Служба сегодня, пожалуй, единственный инструмент Президента, который может помогать главе государства в его внутригосударственной деятельности. Раз Президент принял решение об отставке Дрижчаного, а с назначением его преемника медлит, значит, что-то в деятельности руководителя Службы ему не нравилось. Что? Я не знаю. Но могу предположить. Пришла новая команда в президентский секретариат. Достаточно активно себя проявляет. Не знаю, что ее члены говорят Президенту, но, как известно, существуют намерения отвоевать позиции президентской власти там, где они уже потеряны или могут быть потеряны в скором времени. Гипотетически я могу предположить, что Дрижчаный, возможно, не устроил новую команду секретариата Президента, которая вознамерилась более твердо реализовывать позицию государства. Если это так, то это плохо.

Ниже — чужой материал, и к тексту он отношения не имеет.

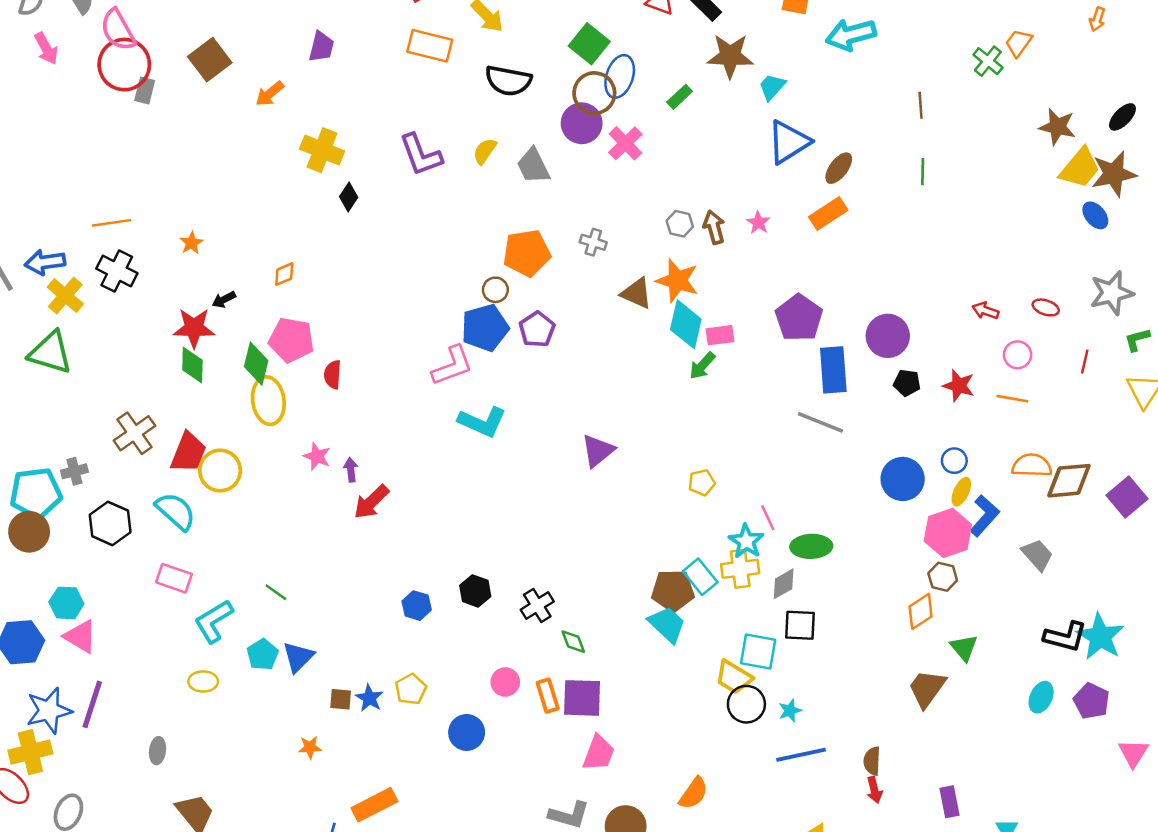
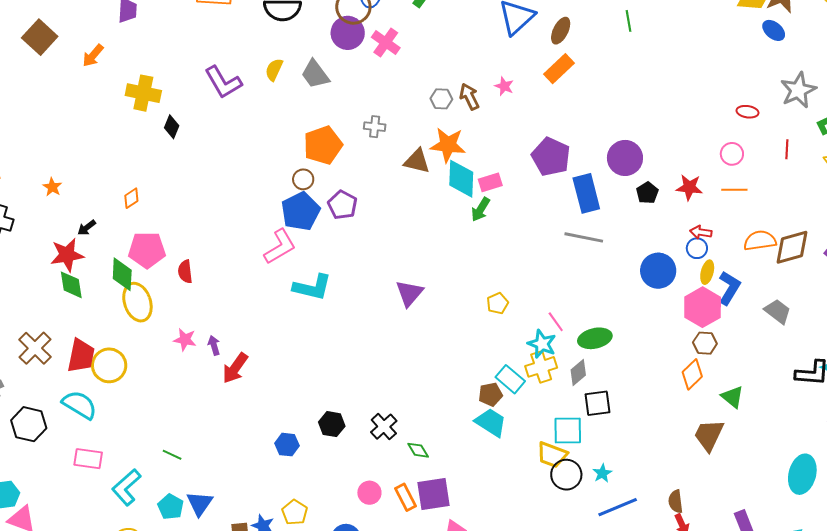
red arrow: (985, 311) -> (701, 232), moved
black pentagon: (907, 383) -> (647, 193), turned -30
brown pentagon: (673, 591) -> (490, 394), size x0.7
cyan ellipse: (1041, 697) -> (802, 474), moved, size x1.5

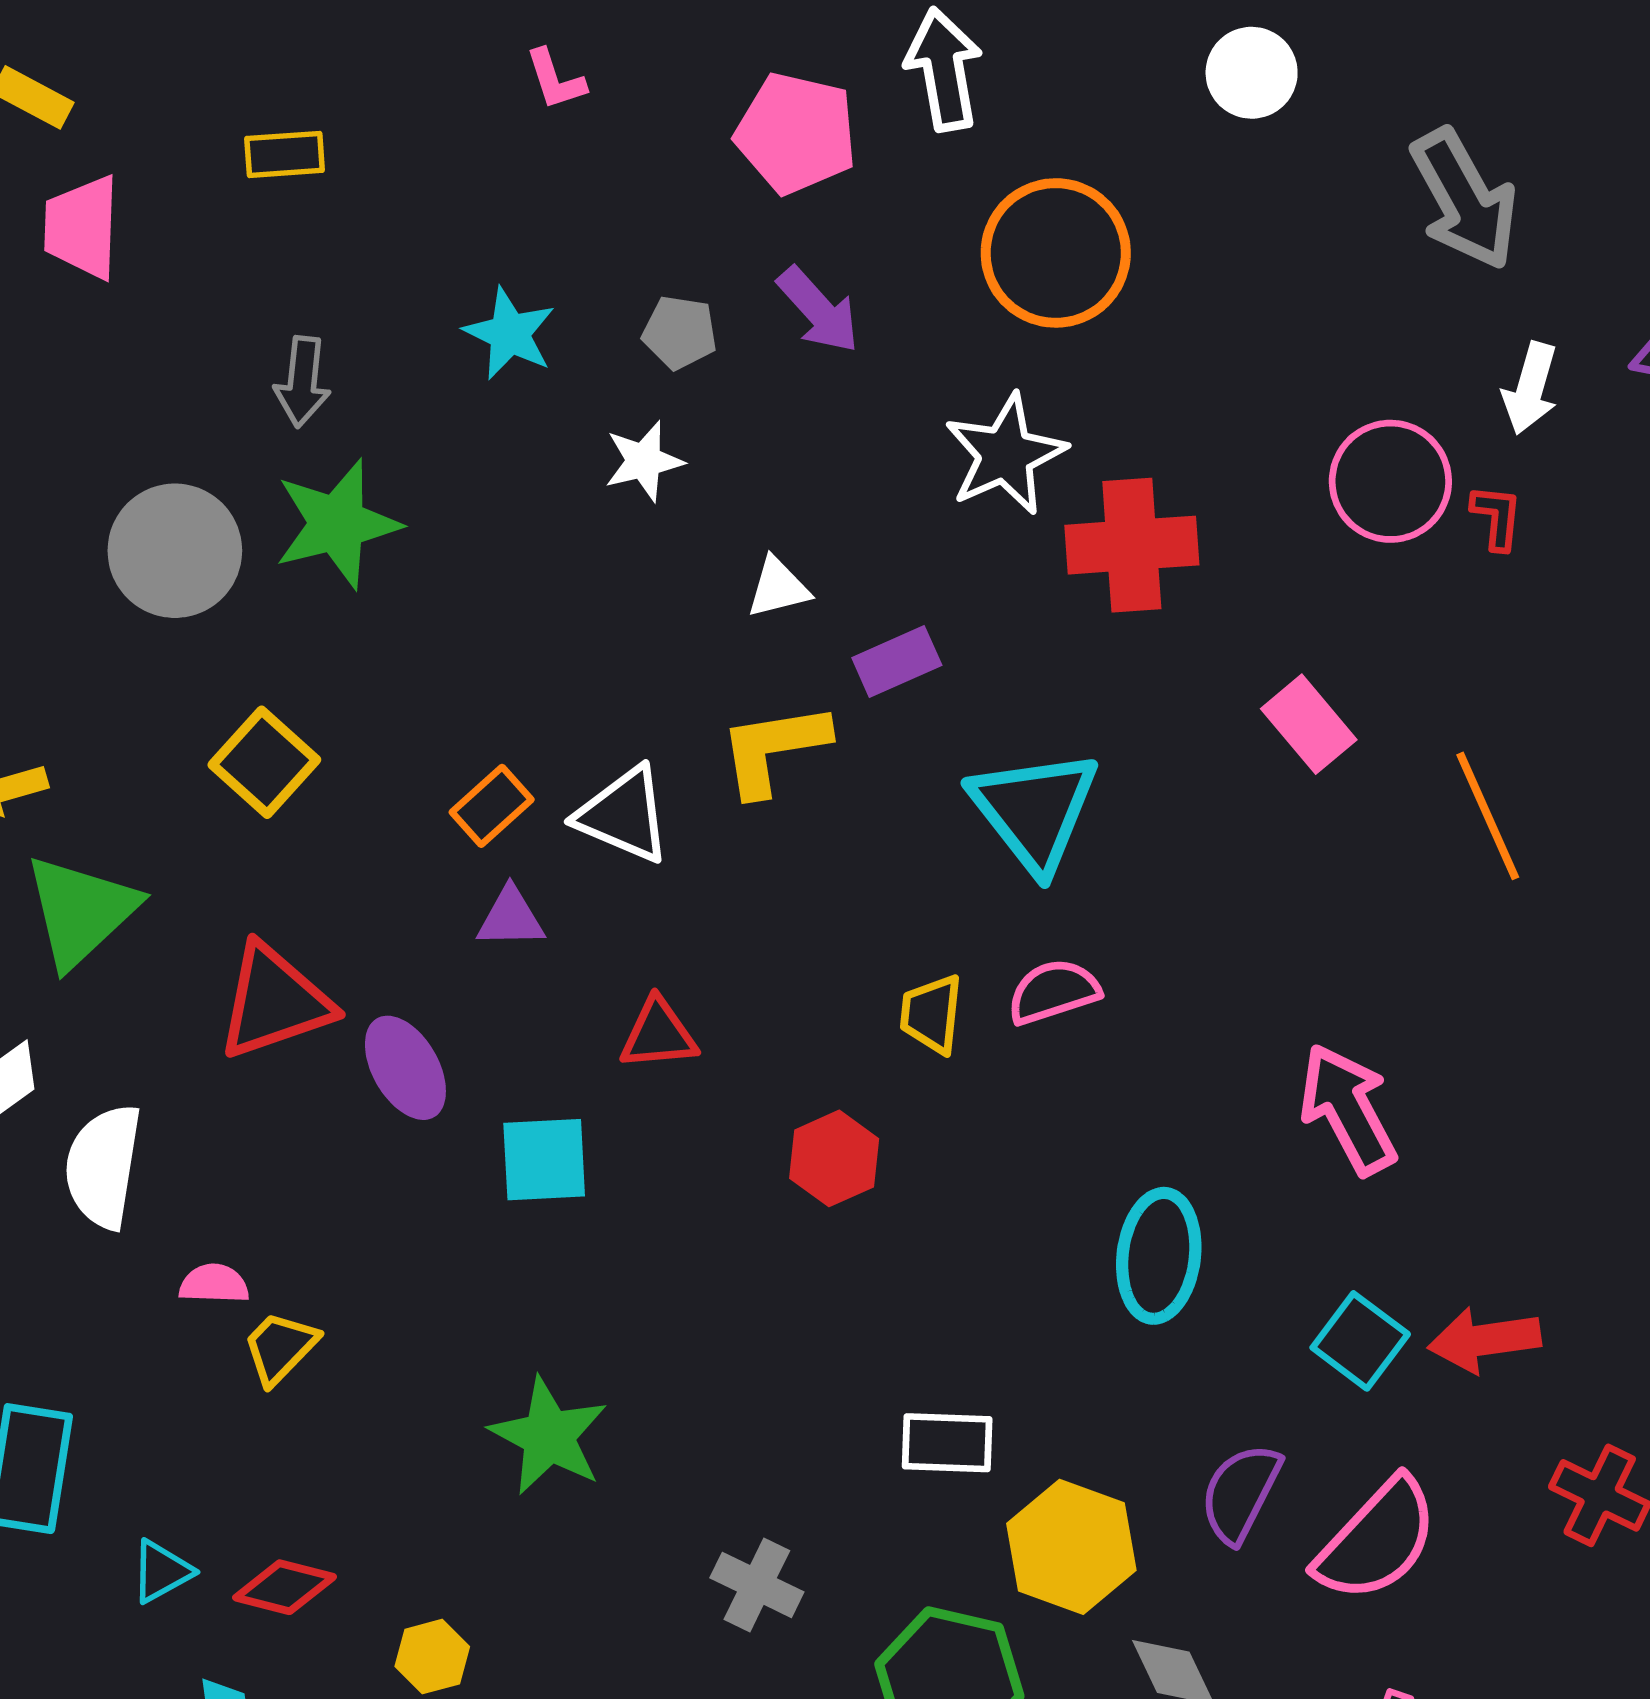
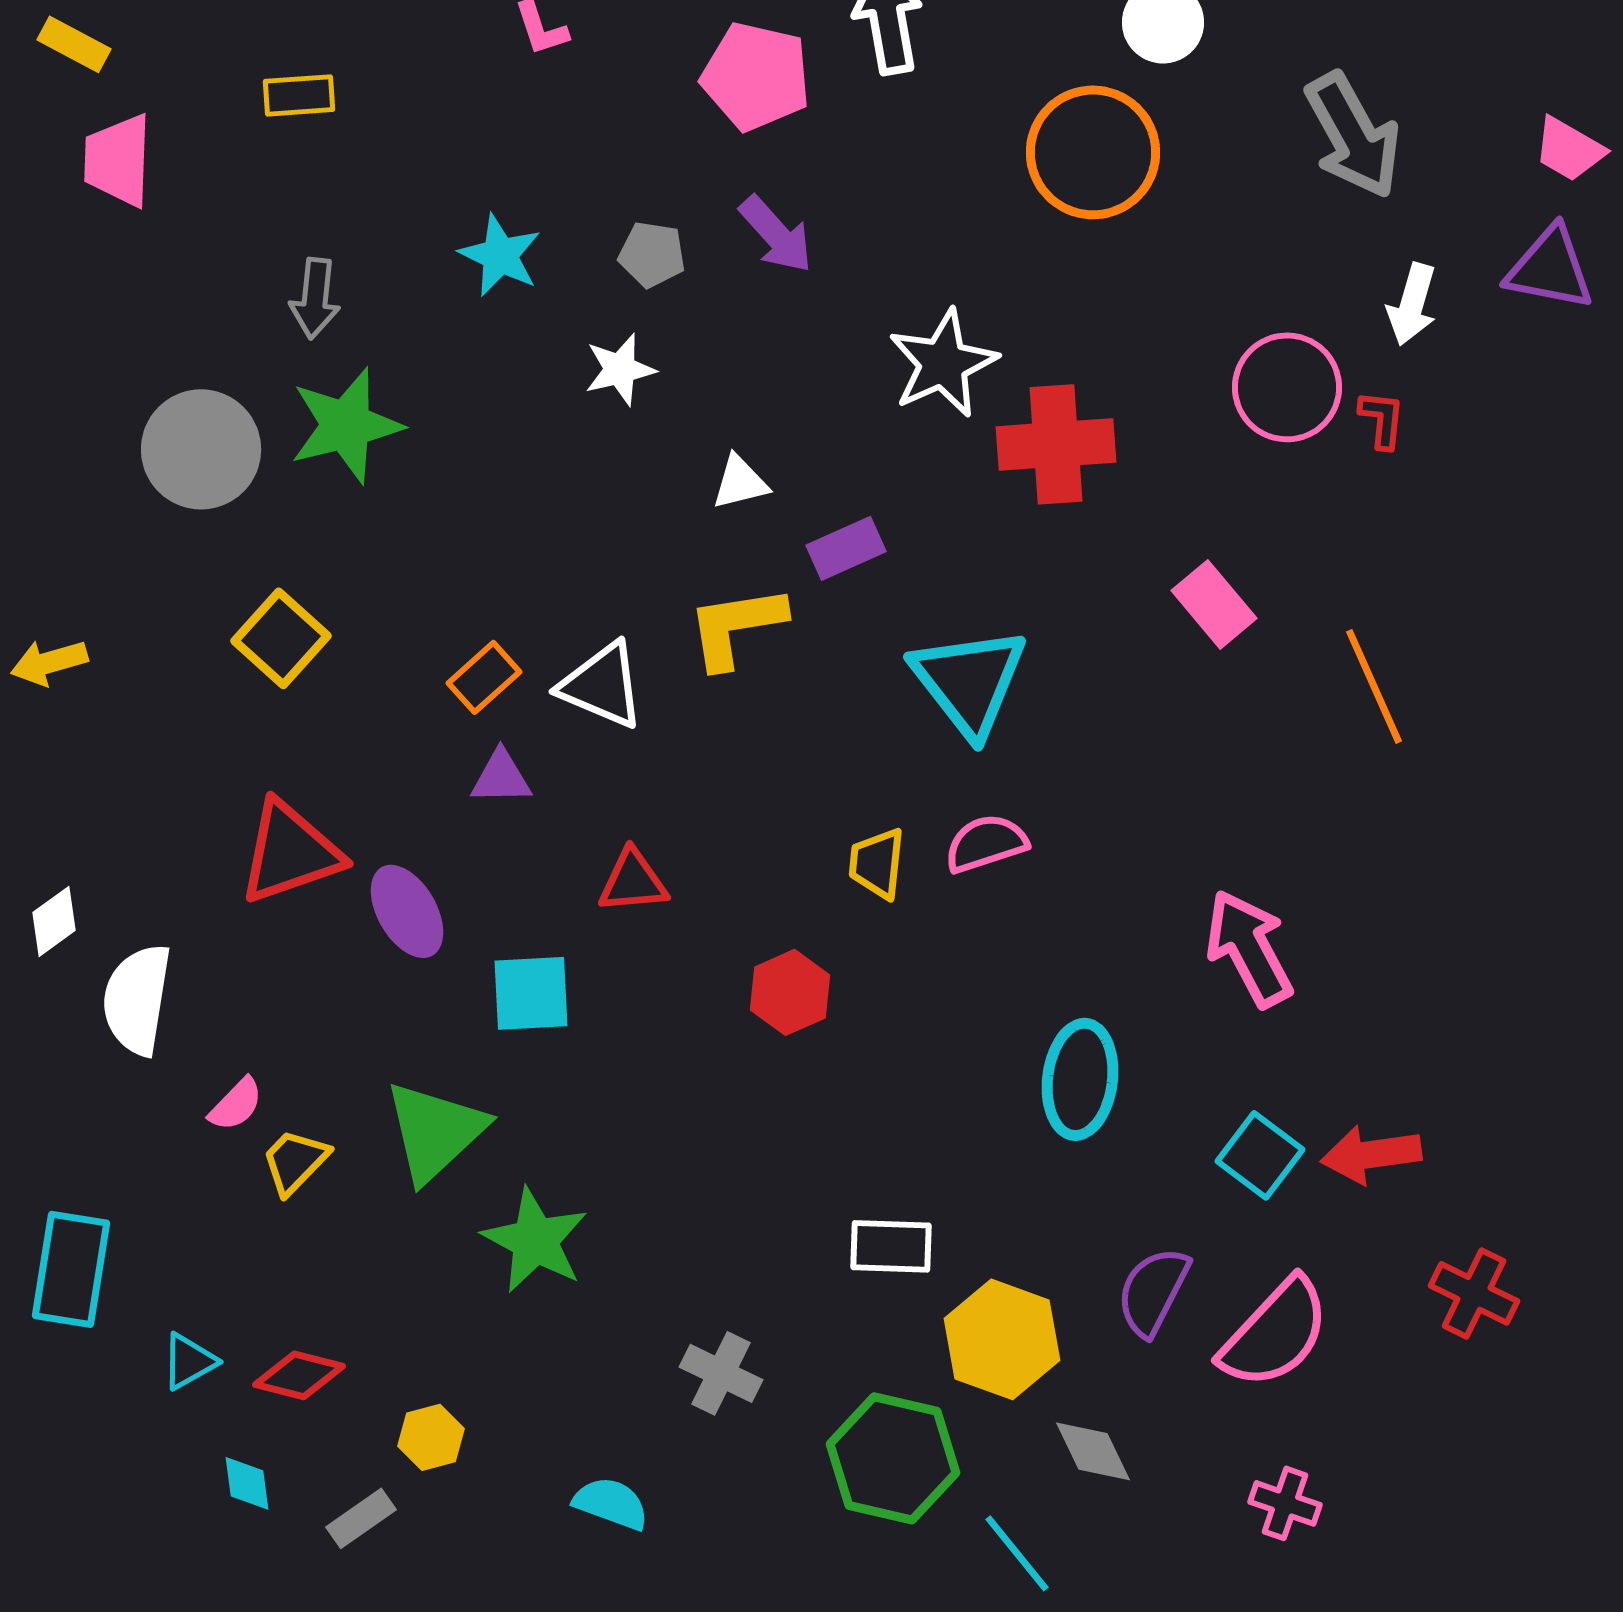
orange circle: (1056, 253) -> (1093, 152), moved
green triangle: (81, 911) -> (435, 1131), moved
pink semicircle: (214, 1284) -> (236, 1104), turned 132

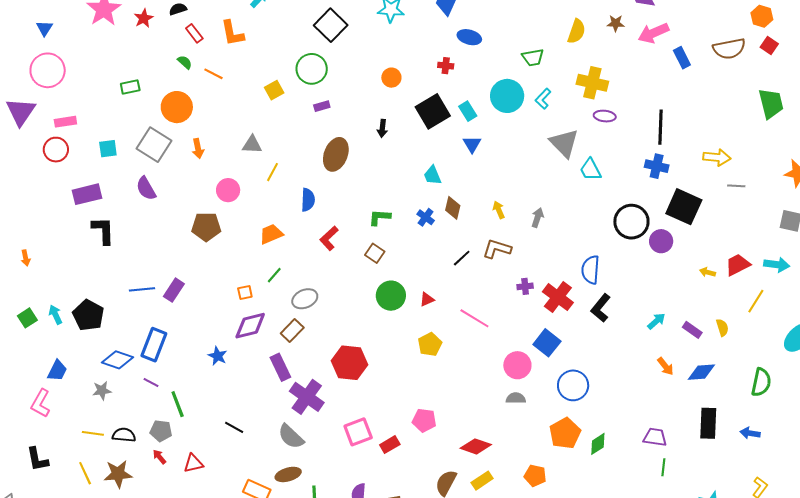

В нынешней системе децентрализованной власти СБУ даже при всем желании не сможет долго и конспиративно действовать внутри страны в чьих-то политических интересах. Если, опять же гипотетически, представить себе, что кто-то намеревается использовать Службу для того, чтобы с ее помощью на кого-то "наехать" или с кем-то "разобраться", — это "детская болезнь левизны". Во-первых, что бы СБУ ни предприняла из того, что может иметь продолжение в правовом смысле, она не сможет обойти на этом пути прокуратуру (Служба практически ничего не может сегодня передавать в суд сама). А во-вторых, Генпрокуратура сегодня пока имеет функцию надзора за правомерностью деятельности, в том числе и силовых структур. Любое возбужденное дело, даже на стадии досудебного расследования, прокуратура может запросить для проверки на предмет законности. Но дело не только в этом. Зачем опять вовлекать Службу в политическую борьбу? Может быть, мои предположения и не верны. Но мне кажется, что они близки к истине.